- [About this exercise] Please say how many lines in the records below contain the word "соответствии", giving the number alone.

───── Study material ─────

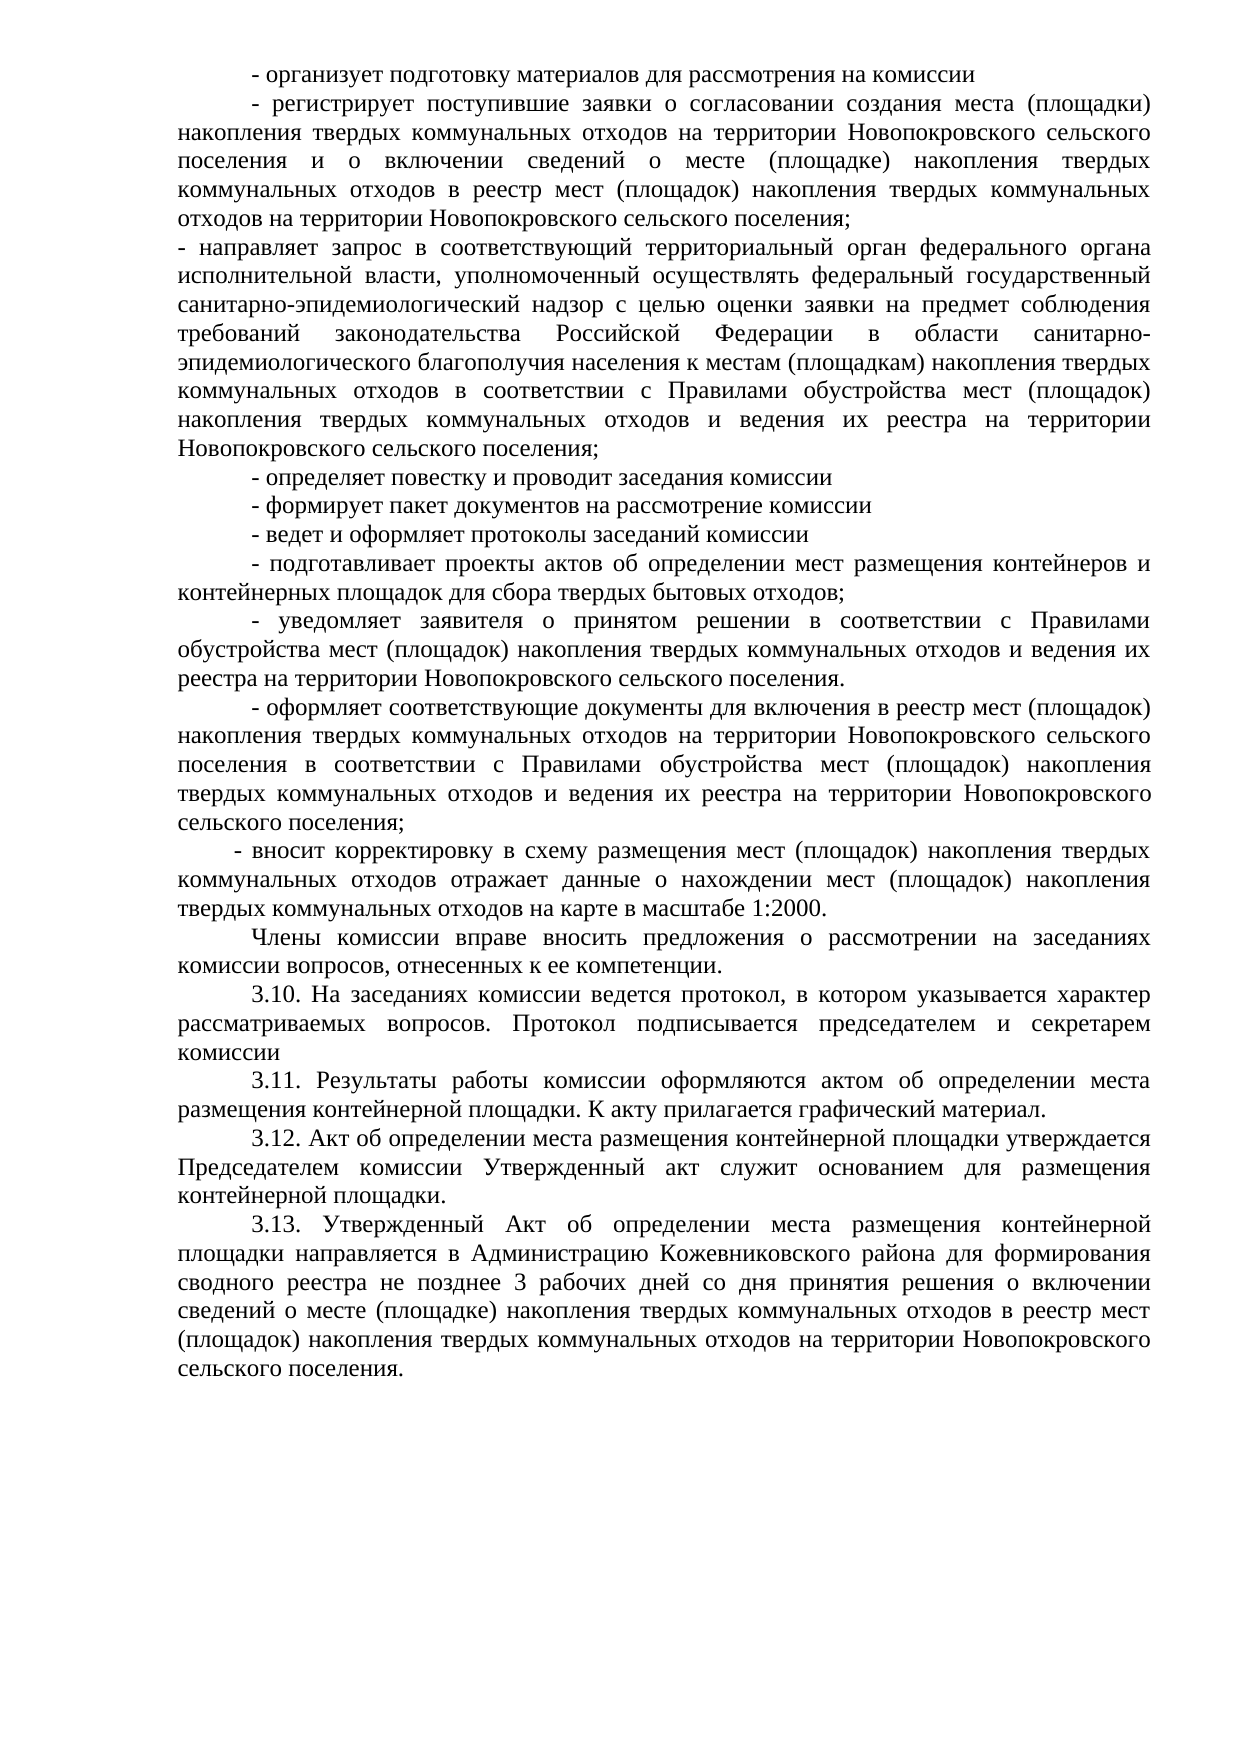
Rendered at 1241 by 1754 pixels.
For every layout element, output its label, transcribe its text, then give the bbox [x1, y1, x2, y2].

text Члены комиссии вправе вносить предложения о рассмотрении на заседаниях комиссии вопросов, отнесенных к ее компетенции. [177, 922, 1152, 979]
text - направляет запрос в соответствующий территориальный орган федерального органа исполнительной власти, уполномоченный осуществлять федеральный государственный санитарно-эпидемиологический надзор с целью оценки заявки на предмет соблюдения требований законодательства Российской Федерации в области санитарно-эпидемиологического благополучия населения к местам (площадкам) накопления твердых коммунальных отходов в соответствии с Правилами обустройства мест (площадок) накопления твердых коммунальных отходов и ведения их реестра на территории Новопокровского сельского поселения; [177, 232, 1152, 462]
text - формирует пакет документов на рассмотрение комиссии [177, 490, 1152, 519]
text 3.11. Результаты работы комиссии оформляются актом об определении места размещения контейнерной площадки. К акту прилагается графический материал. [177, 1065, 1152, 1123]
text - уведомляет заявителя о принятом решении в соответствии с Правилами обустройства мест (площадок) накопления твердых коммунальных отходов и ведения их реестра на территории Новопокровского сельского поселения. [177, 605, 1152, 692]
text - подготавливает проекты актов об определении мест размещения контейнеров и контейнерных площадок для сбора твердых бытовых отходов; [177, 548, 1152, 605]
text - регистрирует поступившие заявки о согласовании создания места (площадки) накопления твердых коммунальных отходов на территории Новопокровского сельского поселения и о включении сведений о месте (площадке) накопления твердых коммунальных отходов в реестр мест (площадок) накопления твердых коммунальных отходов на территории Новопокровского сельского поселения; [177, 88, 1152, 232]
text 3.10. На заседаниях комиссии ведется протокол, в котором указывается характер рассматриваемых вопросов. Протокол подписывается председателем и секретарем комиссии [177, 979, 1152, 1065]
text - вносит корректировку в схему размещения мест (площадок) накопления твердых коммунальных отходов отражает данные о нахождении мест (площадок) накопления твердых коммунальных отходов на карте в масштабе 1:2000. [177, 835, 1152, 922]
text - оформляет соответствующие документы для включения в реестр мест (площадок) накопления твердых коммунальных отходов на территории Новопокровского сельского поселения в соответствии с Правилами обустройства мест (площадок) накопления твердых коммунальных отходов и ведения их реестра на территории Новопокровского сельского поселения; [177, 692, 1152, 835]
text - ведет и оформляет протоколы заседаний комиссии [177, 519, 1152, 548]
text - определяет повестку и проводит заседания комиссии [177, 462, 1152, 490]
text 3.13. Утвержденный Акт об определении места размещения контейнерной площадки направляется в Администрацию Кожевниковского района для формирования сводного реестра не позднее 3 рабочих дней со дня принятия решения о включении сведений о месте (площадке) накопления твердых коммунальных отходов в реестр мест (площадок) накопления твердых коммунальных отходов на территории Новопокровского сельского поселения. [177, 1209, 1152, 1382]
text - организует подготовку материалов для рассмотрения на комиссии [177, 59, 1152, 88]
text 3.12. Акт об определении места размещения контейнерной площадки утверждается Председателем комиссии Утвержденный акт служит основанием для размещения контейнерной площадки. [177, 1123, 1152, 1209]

─────

- [Solved problem] 3